Relevance for Db2 administrators

Db2 for z/OS and LUW database servers as well as IBM provided Db2 clients and data server drivers support TLS out of the box. Adding TLS to an existing Db2 infrastructure is a straightforward process although multiple roles are involved.

• Security administrators usually provide private keys, certificates and keystores (z/OS: Keyrings)
• Network specialists reserve TLS ports and make them available in the firewalls
• For the z/OS platform network systems programmers configure AT (Application Transparent)-TLS rules in the z/OS TCPIP setup
• Db2 administrators configure the Db2 servers for TLS

The Db2 server side setup in Db2 LUW looks different from Db2 z/OS, due to the specifics of the underlying platform although the basic concept is the same.

For Db2 LUW, Db2 administrators need to make the keystore which contains the private key available to the Db2 server instance and activate the TLS port in the instance’s TCPIP configuration.

On z/OS, Db2 administrators typically work together with security administrators to get a RACF (or an equivalent security product’s) keyring configured which contains the server’s private key. Also, the network administrators configure so-called AT-TLS rules which define the policies for the TLS communications.

Whenever server applications and clients are set up to support server or client authentication with certificates or both, administrators need to consider to:

• Generate a private/public key pair and a certificate request for server applications
• Let a CA sign the certificate request
• Store the private key with its certificate chain in a secure, password protected keystore
• Configure the server application to pick this keystore for incoming TLS requests
• Configure the server application to enable TLS server and optionally client authentication with certificate and, if required, configure a dedicated TCPIP port for TLS requests

The client application needs to be configured for TLS as well, which means at least:

• Making the CA certificate that is in the server’s certification chain available for the client application
• Enabling TLS authentication in the application and, if necessary, specifying a new TCPIP port for the server connection

In case of client authentication with certificates, the same steps for generating a certificate which are required at the server side are required at the client side as well. In addition the client application needs access to the private key which is stored securely in the client’s file system.
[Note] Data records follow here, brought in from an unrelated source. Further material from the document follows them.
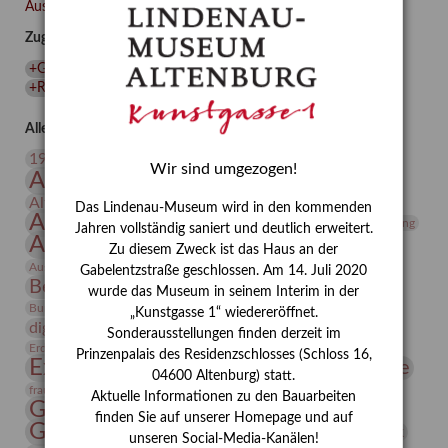
übernahm,
Ausgewählte Auszeichnungen zurücksetzen
als
Zugehörige Auszeichnungen
sie
sich
+Gerhard Altenbourg
(
1
)
+Künstlerin
(
1
)
den
+Ruth Wolf-Rehfeld
(
1
)
+Sonderausstellung
(
1
)
Menschen
leistete?“
Alle Auszeichnungen (106)
20. Jahrhundert
19. Jahrhundert
Wir sind umgezogen!
Altenburg
Altenburger Museen
Altenburger Praxisjahr
Altenburger Schlossberg
Das Lindenau-Museum wird in den kommenden
Antike
Archäologie
Architektur
Archiv
Asta Gröting
Jahren vollständig saniert und deutlich erweitert.
Ausstellung
Ausstellung "Berliner Blätter"
Zu diesem Zweck ist das Haus an der
Bauhaus
Ausstellung „Vier Winde“
Berlin in den Zwanziger Jahren
Gabelentzstraße geschlossen. Am 14. Juli 2020
Bernhard August von Lindenau
Bibliothek
wurde das Museum in seinem Interim in der
Conrad Felixmüller
Burg Posterstein
Depot
Der Blaue Reiter
„Kunstgasse 1“ wiedereröffnet.
digitallabor
Entartete Kunst
Enteignung
Sonderausstellungen finden derzeit im
estrusker
Erdmann Julius Dietrich
Erlebnisportal
Exlibris
Prinzenpalais des Residenzschlosses (Schloss 16,
Expressionismus
Fotografie
Florenz
Festrede
04600 Altenburg) statt.
Frauen in der Antike und heute
frauen
Aktuelle Informationen zu den Bauarbeiten
Gerhard-Altenbourg-Preis
finden Sie auf unserer Homepage und auf
Gerhard Altenbourg
Grafik
Gerhard Kurt Müller
unseren Social-Media-Kanälen!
Db2 client authentication with certificates also requires a couple of configuration settings which depend on the type of application (JDBC, ODBC, CLI, ...) and whether a Db2 instance-based client or a more lightweight data server driver is in place.

Important:

Db2 client authentication with certificate is only available for connections to Db2 for z/OS servers. Db2 LUW does not (currently) support this technique.
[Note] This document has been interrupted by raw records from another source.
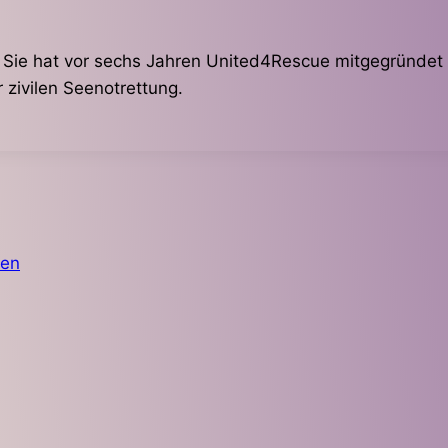
. Sie hat vor sechs Jahren United4Rescue mitgegründet 
 zivilen Seenotrettung.
zen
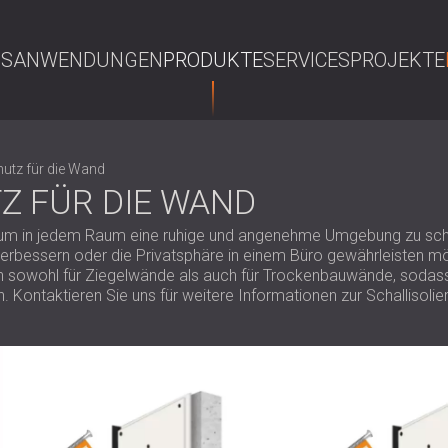
NS
ANWENDUNGEN
PRODUKTE
SERVICES
PROJEKTE
S
hutz für die Wand
Z FÜR DIE WAND
h, um in jedem Raum eine ruhige und angenehme Umgebung zu sch
o verbessern oder die Privatsphäre in einem Büro gewährleisten 
n sowohl für Ziegelwände als auch für Trockenbauwände, sodass
Kontaktieren Sie uns für weitere Informationen zur Schallisolie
When a Db2 for z/OS server is configured for client authentication with certificates, there is a mapping from the client certificate to a RACF (or equivalent) user id in place. In this case, the security product reads the SDN (subject distinguished name) and/or IDN (issuer distinguished name) from the certificate and maps it to a locally defined user. This also means, no user id and password are sent over the encrypted connection for authentication at the server side. In fact, Db2 drivers do not allow that a user id and password is set when a connection is configured for client authentication with certificates.

Summary

You should have a basic understanding how the handshake process, an essential part of a TLS encrypted conversation, works and should be aware of the importance of certificates, private and public keys as well as keystores and truststores.

The next article describes the steps for setting up Db2 for z/OS servers as well as Db2 ODBC/CLI and JDBC clients for client authentication with certificates. In a subsequent article we will discuss special topics such as enabling Db2 REST services and other Java-based clients for client authentication with certificates.